İçinde bulunduğumuz durumu şöyle özetleyebiliriz: Toplumsallaştığı ölçüde insanlaşan organizmanın kendine dönüklüğü ve içe kapanıklığı, toplumla bağlarının kopması veya zayıflaması bakımından önem arz etmektedir. Toplumsal şekillendirilmesinde, yapılacak düzenleme ve müdahalelerde rolü büyük olan insanın, özne niteliğini kaybederek silikleştiği bir durumda toplumsal ilerleme çok zor bir durumdur. Tarihsellik bilinciyle insan ilişkilerinin ve bir takım olayların kritiğinin yapılmaması halinde toplumda belirsizlik, yüzeysellik felsefesi hüküm sürmeye başlar.

Kaynakça:

BAUMAN, Z. (2001) Bireyselleşmiş Toplum, çev. Yavuz Alogan, Ayrıntı Yayınları, İstanbul.
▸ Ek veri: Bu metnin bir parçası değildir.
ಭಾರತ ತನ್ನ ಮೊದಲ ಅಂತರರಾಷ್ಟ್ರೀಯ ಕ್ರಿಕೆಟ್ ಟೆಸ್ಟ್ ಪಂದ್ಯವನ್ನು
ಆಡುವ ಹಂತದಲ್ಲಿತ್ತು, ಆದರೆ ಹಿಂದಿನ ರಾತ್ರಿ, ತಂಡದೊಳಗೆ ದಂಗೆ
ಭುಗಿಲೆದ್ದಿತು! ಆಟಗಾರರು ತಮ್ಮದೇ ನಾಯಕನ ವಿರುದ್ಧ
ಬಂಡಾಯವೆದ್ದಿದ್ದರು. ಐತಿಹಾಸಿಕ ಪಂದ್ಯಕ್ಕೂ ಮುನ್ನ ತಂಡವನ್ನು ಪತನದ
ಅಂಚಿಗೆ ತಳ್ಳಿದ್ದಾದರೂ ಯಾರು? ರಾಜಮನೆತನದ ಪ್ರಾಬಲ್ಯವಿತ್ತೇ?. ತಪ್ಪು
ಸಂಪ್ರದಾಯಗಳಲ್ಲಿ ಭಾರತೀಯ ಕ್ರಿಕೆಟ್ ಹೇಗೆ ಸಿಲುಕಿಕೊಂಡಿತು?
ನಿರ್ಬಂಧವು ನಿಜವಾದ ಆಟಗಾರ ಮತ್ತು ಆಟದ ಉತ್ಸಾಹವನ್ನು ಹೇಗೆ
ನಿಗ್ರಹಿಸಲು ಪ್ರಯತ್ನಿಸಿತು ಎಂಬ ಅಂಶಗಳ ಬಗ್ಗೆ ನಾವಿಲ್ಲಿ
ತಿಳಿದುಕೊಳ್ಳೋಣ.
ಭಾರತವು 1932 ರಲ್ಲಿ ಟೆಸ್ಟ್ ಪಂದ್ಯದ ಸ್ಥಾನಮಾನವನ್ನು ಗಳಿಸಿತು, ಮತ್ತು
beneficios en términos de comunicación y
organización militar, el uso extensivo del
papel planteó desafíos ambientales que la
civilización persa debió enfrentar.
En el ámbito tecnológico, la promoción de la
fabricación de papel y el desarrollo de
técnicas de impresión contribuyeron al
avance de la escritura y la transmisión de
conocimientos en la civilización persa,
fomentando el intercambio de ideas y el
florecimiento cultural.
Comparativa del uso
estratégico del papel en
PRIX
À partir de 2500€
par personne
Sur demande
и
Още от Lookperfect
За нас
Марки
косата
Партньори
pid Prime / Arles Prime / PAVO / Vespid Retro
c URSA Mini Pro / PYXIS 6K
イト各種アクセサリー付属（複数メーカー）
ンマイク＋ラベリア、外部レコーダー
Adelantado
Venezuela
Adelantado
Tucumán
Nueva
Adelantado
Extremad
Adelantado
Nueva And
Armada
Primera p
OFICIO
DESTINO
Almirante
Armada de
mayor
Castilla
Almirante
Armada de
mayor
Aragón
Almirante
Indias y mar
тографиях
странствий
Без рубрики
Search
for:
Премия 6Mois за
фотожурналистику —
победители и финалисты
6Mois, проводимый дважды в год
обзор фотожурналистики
ERDOĞAN, İ. (2000) Kapitalizm Kalkınma Postmodernizm ve İletişim, Erk Yayınları, Ankara.
HARVEY, D. (1999) Postmodernliğin Durumu, çev. Sungur Savran, Metis Yayınları, İstanbul.
LYOTARD, J. F. (2000) Postmodern Durum, çev. Ahmet Çiğdem, Vadi Yayınları, Ankara.
MISIR, B. M.; BALTA, E. (1999) Modernizm Postmodernizm ve Sol, Özgür Üniversite Kitaplığı: 9, Öteki Yayınevi, Ankara.
MINC, A. (1995) Yeni Ortaçağ, çev. Mehmet Ali Ağaoğulları, İmge Yayınevi, Ankara.